──────── Input material

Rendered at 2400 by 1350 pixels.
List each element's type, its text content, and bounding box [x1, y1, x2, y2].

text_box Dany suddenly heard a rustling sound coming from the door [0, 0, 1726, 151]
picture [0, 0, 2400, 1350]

────────────────
──────── Input material

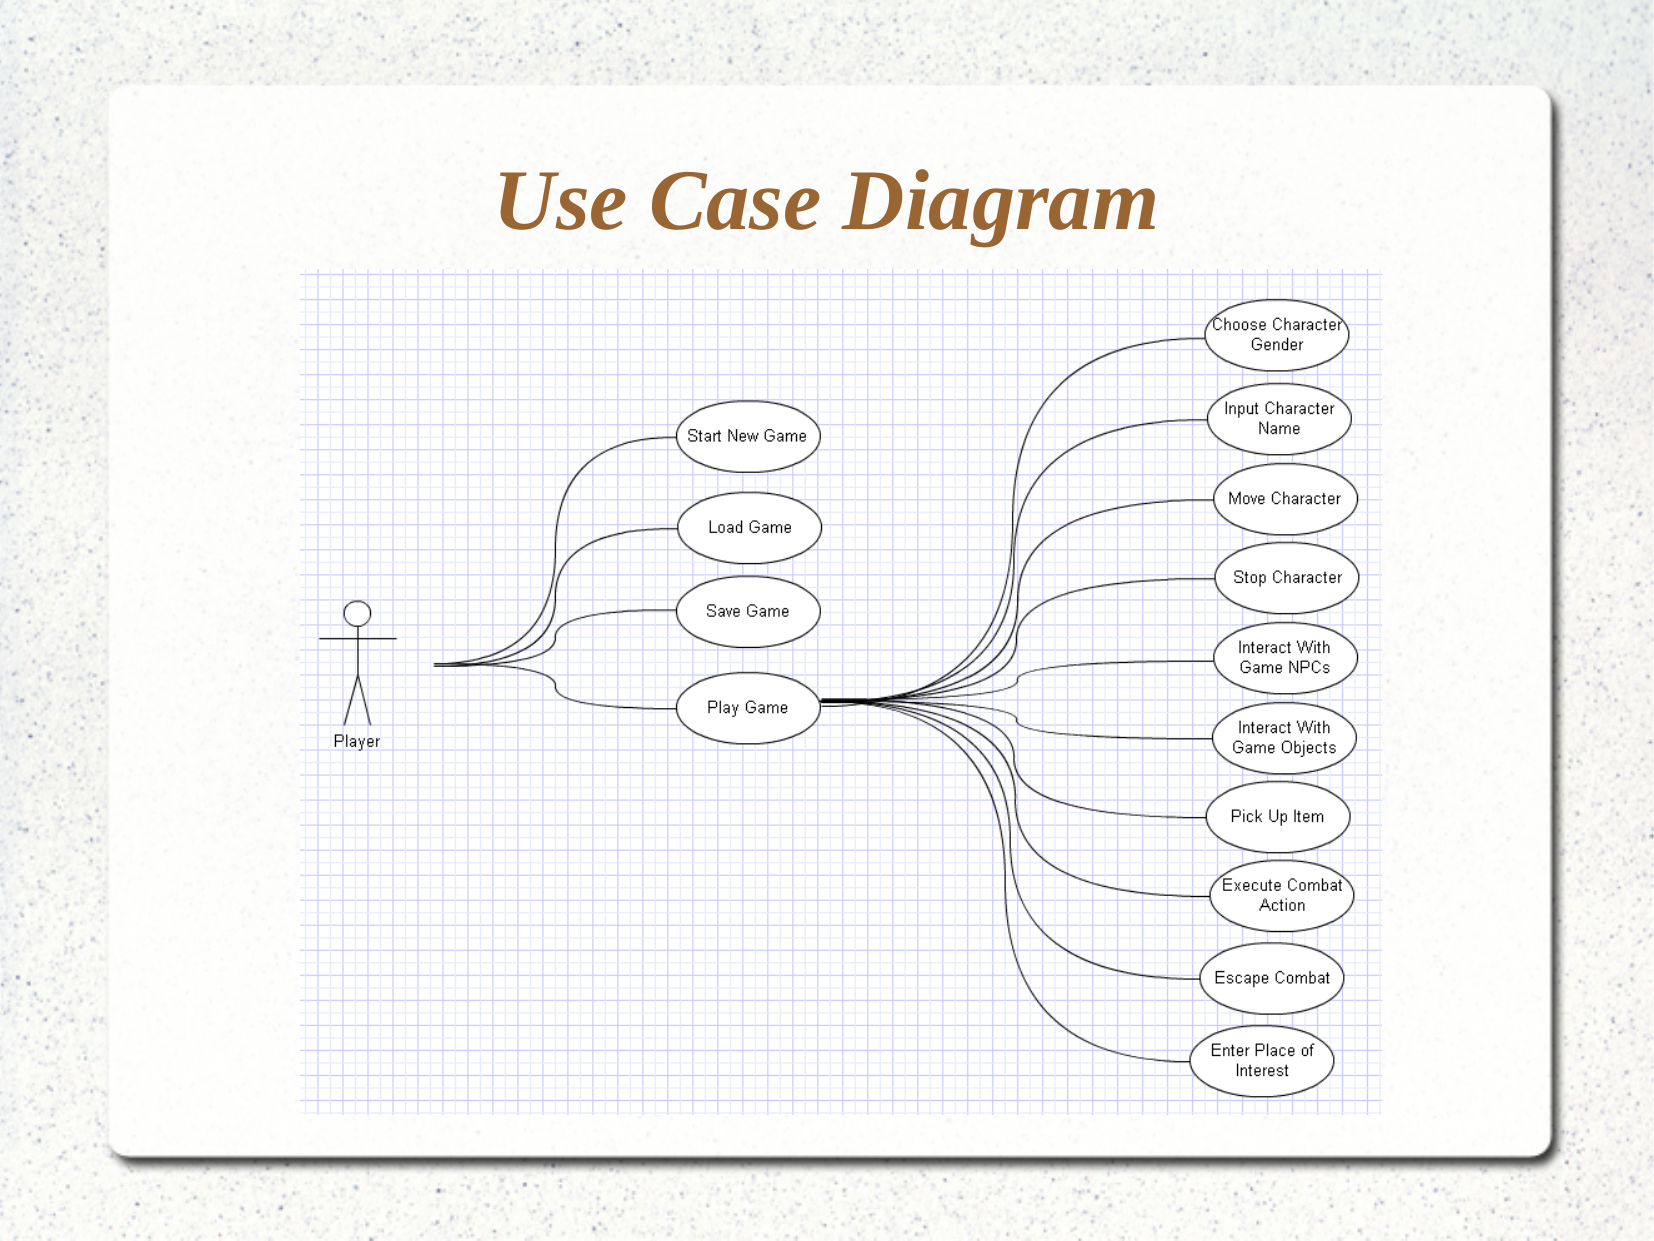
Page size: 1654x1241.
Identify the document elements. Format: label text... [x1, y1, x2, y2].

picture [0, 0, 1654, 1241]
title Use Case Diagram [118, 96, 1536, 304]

────────────────

Task to complete:
Reproduce, word for word, the lines from the entries above, starting with the line that contains "Rendered at 2400 by 1350 pixels." and going on through the line that contains "picture [0, 0, 2400, 1350]".

Answer to this exercise:
Rendered at 2400 by 1350 pixels.
List each element's type, its text content, and bounding box [x1, y1, x2, y2].

text_box Dany suddenly heard a rustling sound coming from the door [0, 0, 1726, 151]
picture [0, 0, 2400, 1350]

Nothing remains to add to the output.